Oggi in prima pagina su Repubblica Adriano Sofri commenta le interpretazioni della morte di Monicelli apparse sui quotidiani di questi giorni.
Mancava qualcosa, alla riforma della scuola, e ora ci siamo: fuori Lucio Anneo Seneca, dentro Paola Binetti. Ieri ha parlato in Senato di Mario Monicelli come di un uomo disperato. Ha accusato: l´hanno lasciato solo, famiglia e amici. “Il suo è un gesto tremendo di solitudine non di libertà”, ha detto. Esistono persone invasate che credono di sapere di che cosa vivano e muoiano gli altri, e giudicano.

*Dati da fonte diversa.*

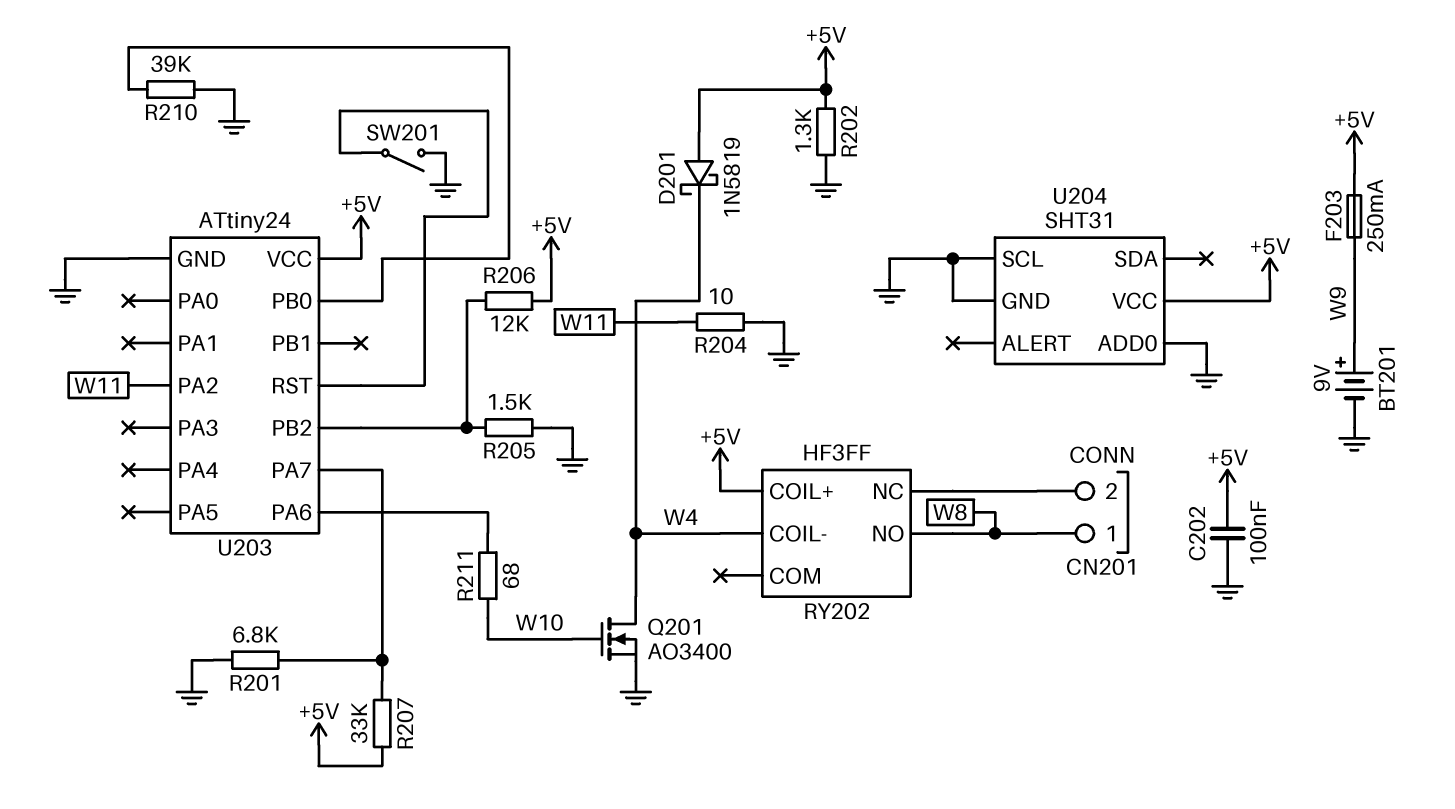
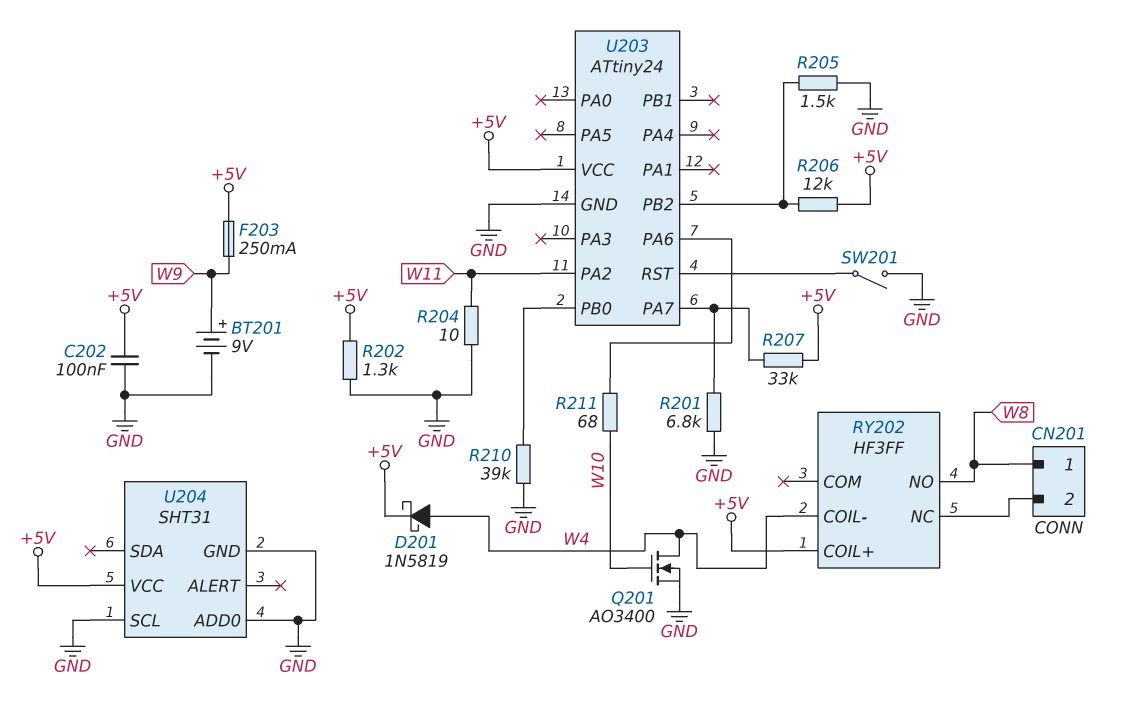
D201: schottky 1N5819 (A +5V, K W4) -> schottky 1N5819 (A W4, K +5V)

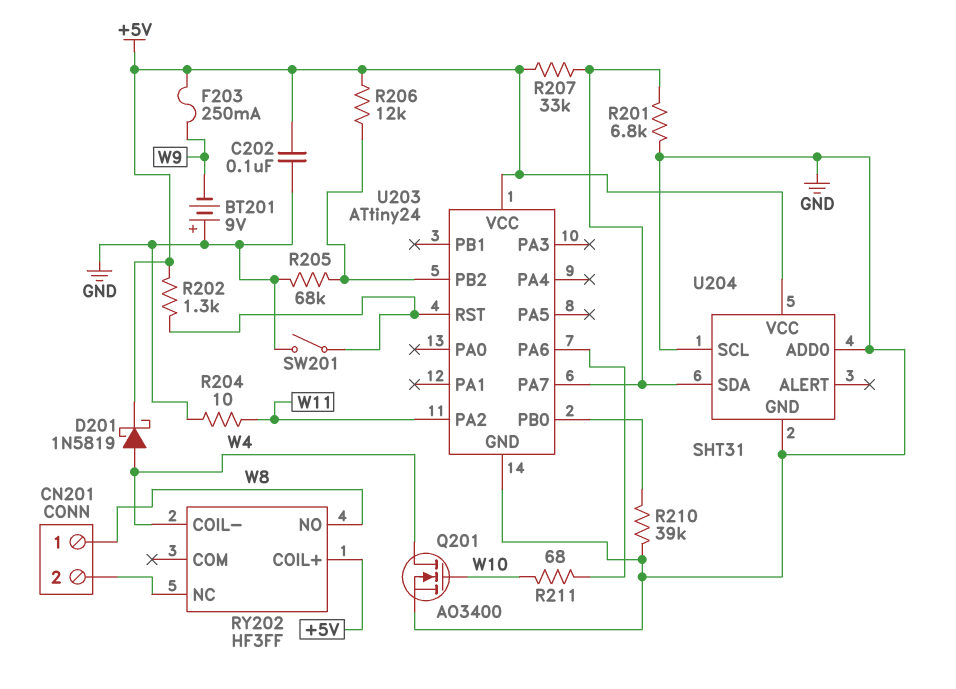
BT201: 9V (plus W9, minus GND) -> 9V (plus GND, minus W9)
R202: 1.3k (+5V, GND) -> 1.3k (+5V, U203/RST)
R205: 1.5k (GND, U203/PB2) -> 68k (GND, U203/PB2)
U204 pin SDA: none -> U203/PA7

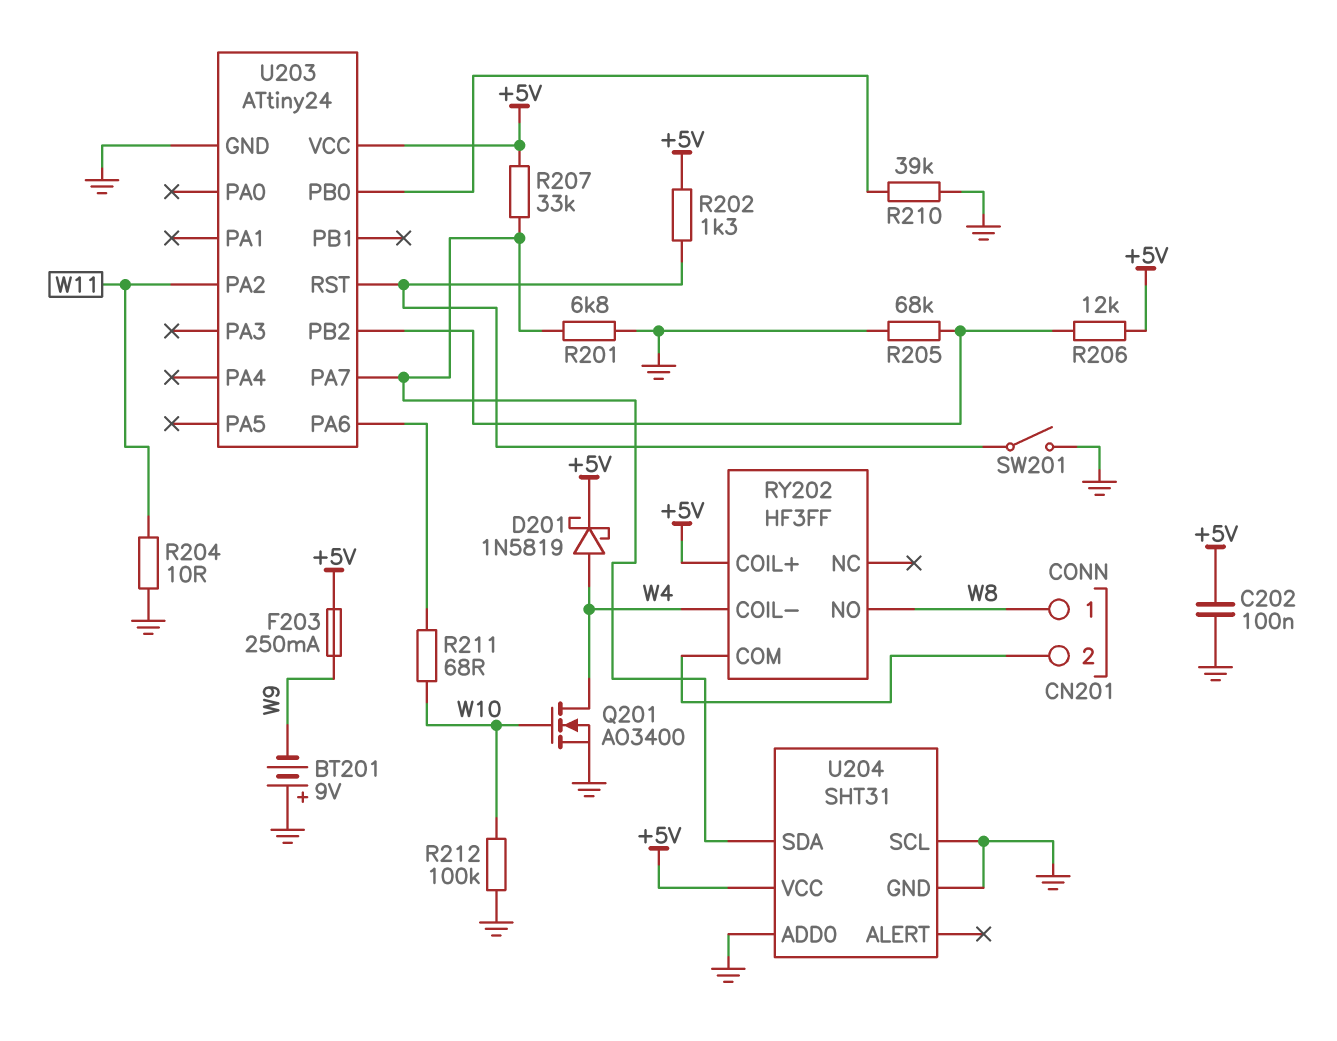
R212: none -> 100k (GND, W10)
RY202 pin COM: none -> CN201/2
RY202 pin NC: CN201/2 -> none

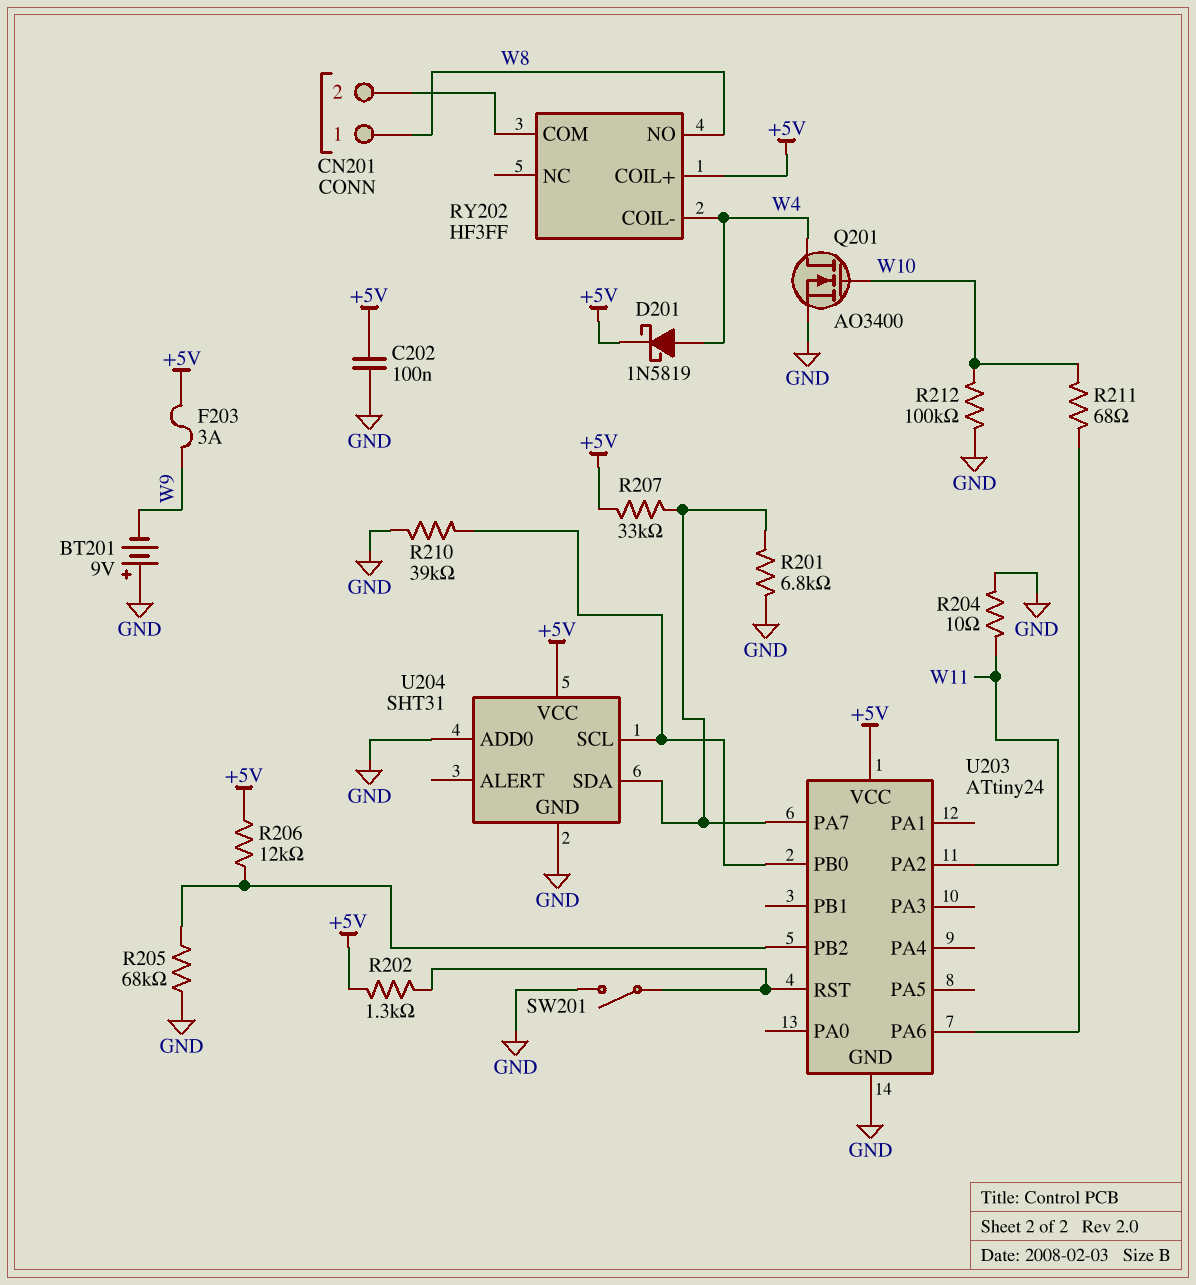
F203: 250mA (+5V, W9) -> 3A (+5V, W9)
U204 pin SCL: GND -> U203/PB0

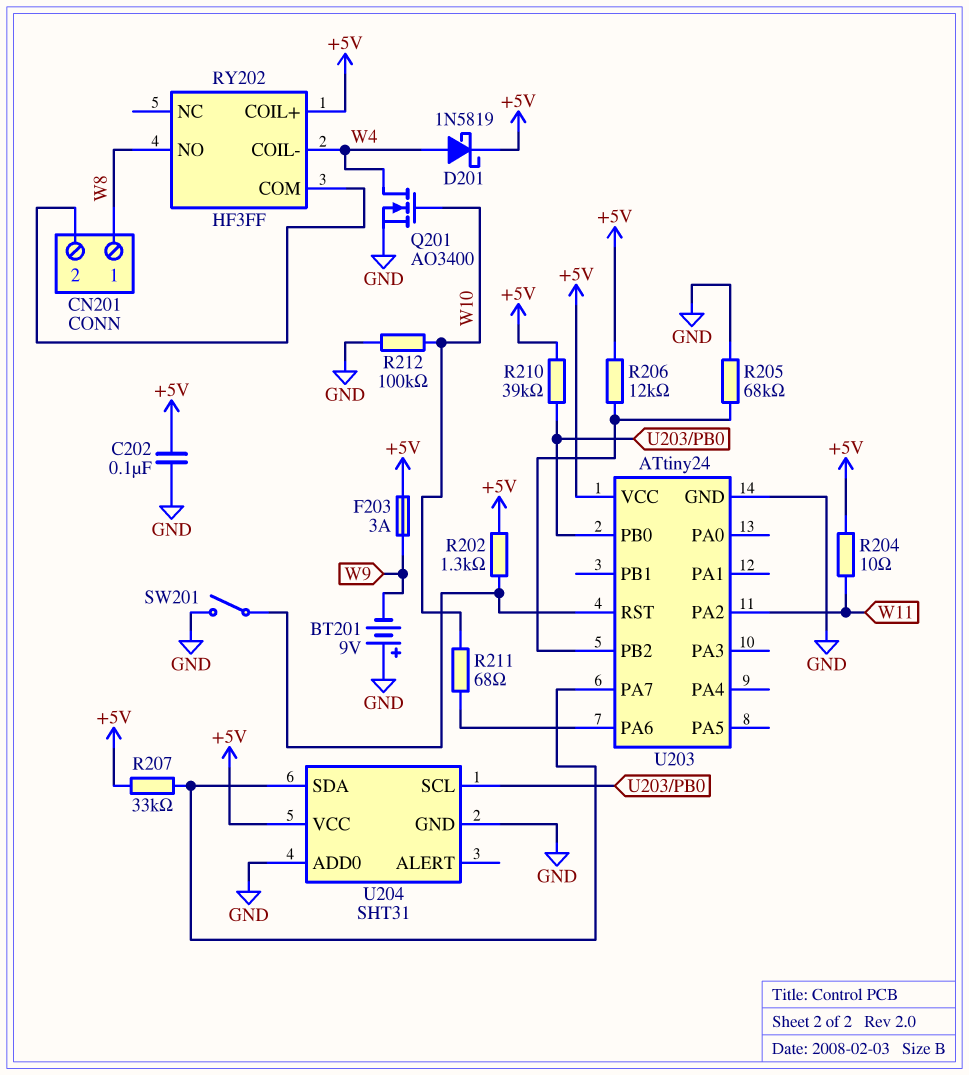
R201: 6.8k (GND, U203/PA7) -> none
R204: 10 (GND, W11) -> 10 (+5V, W11)
R210: 39k (GND, U203/PB0) -> 39k (+5V, U203/PB0)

Ieri in Italia si è litigato e urlato attorno alla morte di un uomo illustre, di 95 anni, malato e lucido. Io non so quali siano stati i pensieri ultimi di Monicelli. Se provo a immaginarlo, esercizio che si fa solo per se stessi, per l´ora della nostra morte, mi figuro che certo non si sia sentito solo e abbandonato, ma che abbia aspettato di essere solo per amore e compassione degli altri.
Il presidente di questa repubblica, salutando il suo antico amico, ha chiesto rispetto per il suo commiato, ha detto: “Se n’è andato con una ultima manifestazione della sua forte personalità, un estremo scatto di volontà che bisogna rispettare”. Rispetto, è una parola delicata. La si impiega sempre più spesso come una formula di convenienza: “Con tutto il rispetto…”. Il rispetto vero ha bisogno di simpatia. O vorremo costruire la nostra piccola barricata quotidiana anche attorno a questa serata, pro-life e innamorati della morte? Monicelli si è suicidato: non amava la vita? La vita era stata presso di lui per un tempo eccezionalmente lungo, ora la morte gli era addosso.